[TASK GOAL]
Once the pictures are set aside, copy the data below exactly as it stands.

*** DATA BLOCK ***

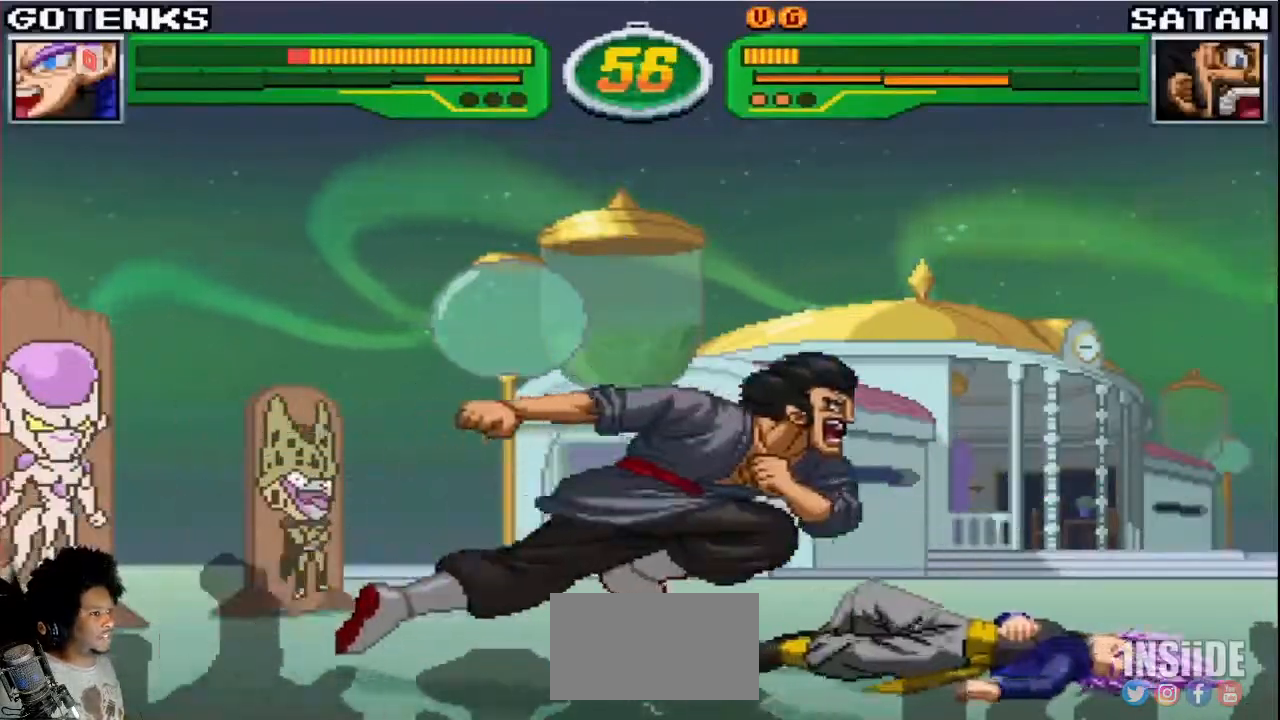
{"buttons": [], "left_stick": "center", "events": [[333, "left_stick", "up"], [350, "SQUARE", "down"], [367, "TRIANGLE", "down"], [400, "SQUARE", "up"], [400, "TRIANGLE", "up"], [433, "left_stick", "center"]]}
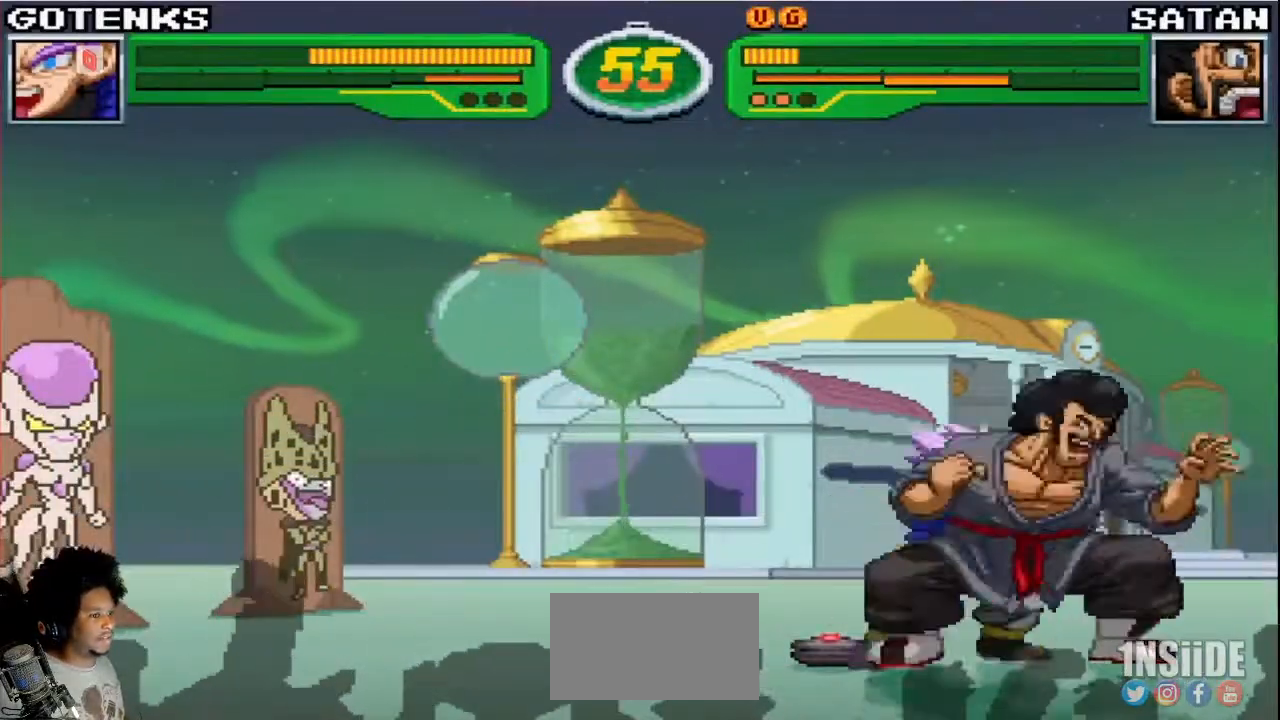
{"buttons": [], "left_stick": "left", "events": [[117, "left_stick", "left"]]}
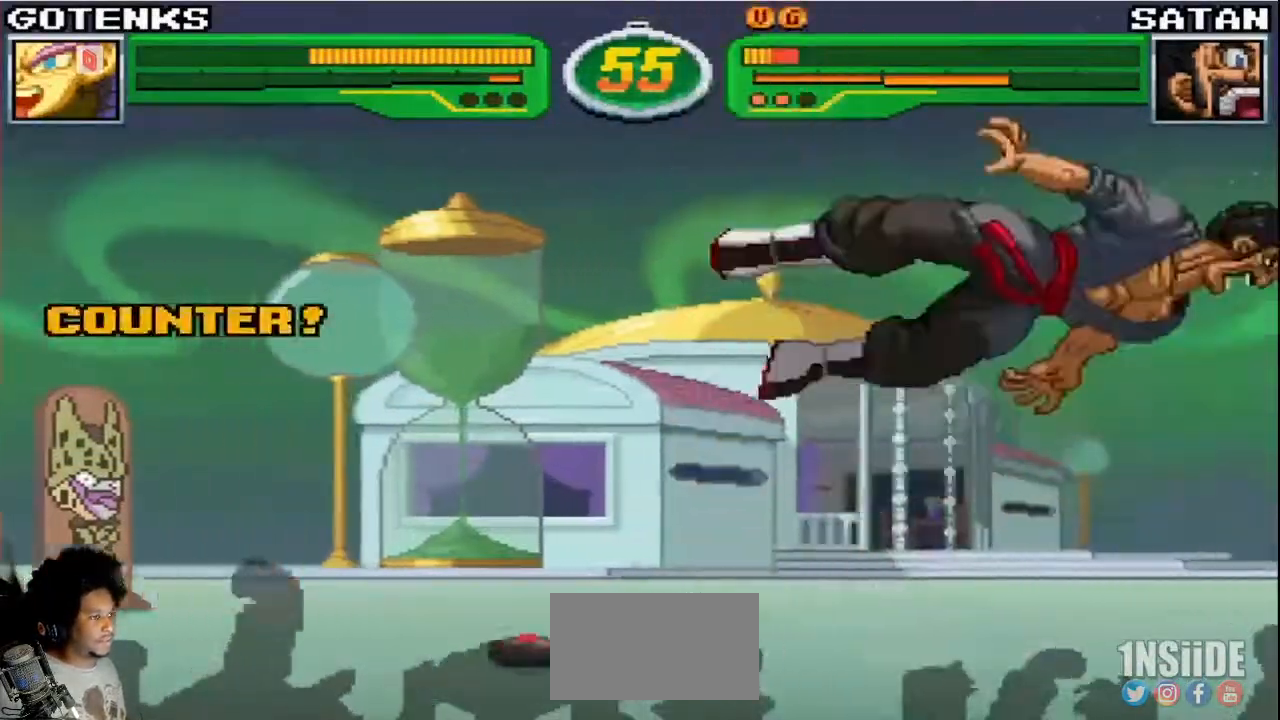
{"buttons": [], "left_stick": "center", "events": [[500, "left_stick", "center"]]}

*** End of DATA BLOCK ***

[TASK OUTPUT]
{"buttons": [], "left_stick": "center", "events": [[333, "left_stick", "up"], [350, "SQUARE", "down"], [367, "TRIANGLE", "down"], [400, "SQUARE", "up"], [400, "TRIANGLE", "up"], [433, "left_stick", "center"]]}
{"buttons": [], "left_stick": "left", "events": [[117, "left_stick", "left"]]}
{"buttons": [], "left_stick": "center", "events": [[500, "left_stick", "center"]]}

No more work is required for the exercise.